Maybe you've created a button that puts some text in an element, but, in some rare cases, due to other events on the page, that element doesn't exist. The user clicks the button, document.getElementById returns null, and a nice error message pops out.

In JavaScript, you might discover this after a lot of testing. In DynXML, you would never be able to make that bug in the first place -- you'd get a type error.

(JavaScript has the advantage, though, of not being vaporware. As the low-paid undergraduate doing the implementation work on DynXML, this is my fault.)

Remember, being able to write a function that converts either a string or an integer to an array is exactly the kind of thing that dynamically typed languages let you do that statically-typed languages don't. If you're not doing that kind of thing, you're better off with a statically-typed language (when available).

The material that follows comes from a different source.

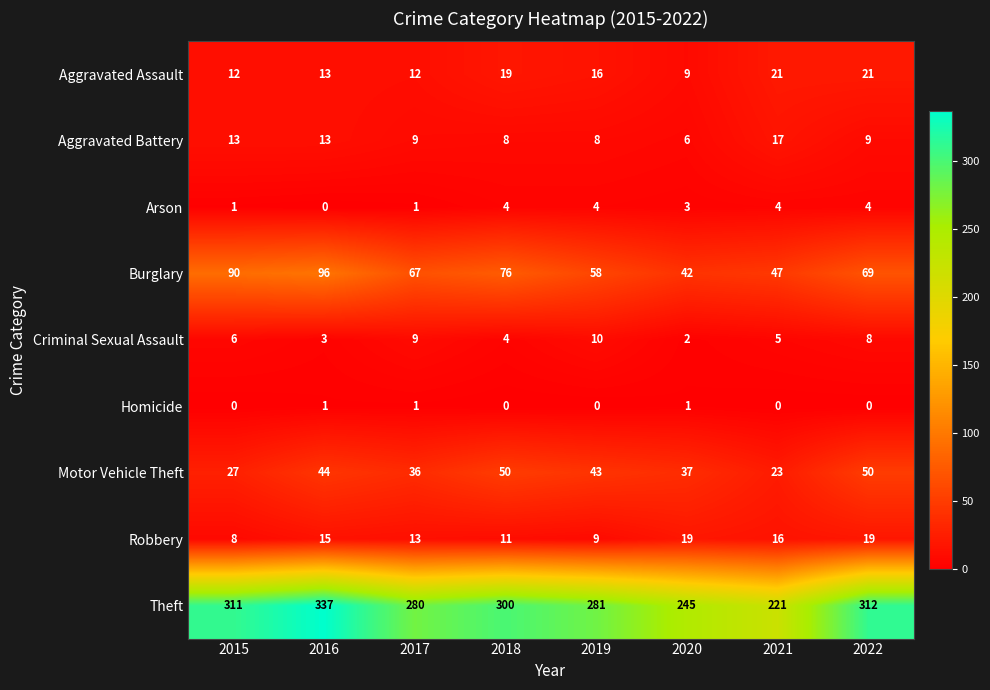

Is it true that Motor Vehicle Theft equals 25 at 2017?

False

This is a "Javascript has retarded semantics" problem, nothing more. This would never work in Lisp.

Moreover, despite being a strongly-ish typed language, C++ has pretty ridiculous implicit conversion semantics, only statically rather than dynamically.


I don't see how this example justifies your position, though. Nobody will ever write "++[[]][+[]]+[+[]]" to mean "10" in anything but an obfuscated code contest.

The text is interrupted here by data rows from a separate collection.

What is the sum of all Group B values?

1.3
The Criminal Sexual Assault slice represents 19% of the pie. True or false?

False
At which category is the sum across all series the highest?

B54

No they will, in every horribly thought out interview that someone who thinks they are smart writes in on a white board and asks applicants to solve it. As if these trick questions some how give insight into ones ability to solve real world problems. These are exactly the kind of obscure fringes of a languadge that an interviewer with an ego loves. When they reality is whether one can solve it or not, amounts to a hill of beans as to whether one is a good JavaScript programer or not. In fact if they are using these fringe practices in their code base they are writing unmaintainable code, which makes them a less desirable developer.

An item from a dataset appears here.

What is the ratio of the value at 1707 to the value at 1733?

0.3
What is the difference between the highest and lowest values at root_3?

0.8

Great, then you know who not to work for.

I agree that 'magic code' and obfuscation is pretty much ego stroking, but this doesn't seem like a good argument against the whole idea of using weakly typed languages.


No I was not arguing against weak typing, just taking the opportunity to highlight how these kind of questions are used. I have no issue with weak typing. I don't get too dogmatic about such viewpoints. My comment was rather an attempt to highlight where a lot of this type of trivia knowledge is used and misapplied.


This has nothing to do with playing fast and loose with data types, and everything to do with implicit conversions between data types. This code would work just as well in a fully statically typed language with the same conversion rules.


No it's not. This is an argument against poor management, not any particular programming language feature. If you have someone writing code like this in production you have a management problem. Review code, use and create clearly defined code standards, use validators, use "strict" mode, and most of all use your brain.

A bad craftsman always blames their tools.


Definitely agree. Unfortunately the tools sometime make it easier to shoot yourself in the foot. No matter how smart you are.

And sometime smart people tend to think they're invincible/bullet-proof. Not too many people have high-level discipline. And those that have high-level discipline tend to be shunned by "hackers" because "hackers" hate "processes". They just want to write fun code.

Hence the circle of evil.


there's a time in the place for everything. static/dynamic typing is a trade off between short-term development pace and long term maintenance. strong/weak typing is a trade off between enforcing high-level constraints and, well, i'm not exactly sure, but (void*) is used all the time in baremetal C . ... that said, i've never read an opinion that weak-typing to the extent possible in javascript is a great idea.


void* is used in C to interact with the raw bytes. In some sense, the raw bytes are the only type in C. You can try to maintain a distinction between a struct RECT{int width; int height;} and a struct POINT{int x; int y;}, but it's perhaps more appropriate to think of that as documentation for the programmer than as an actual type system. As long as your code has poorly-behaved neighbors, the types offer no guarantees.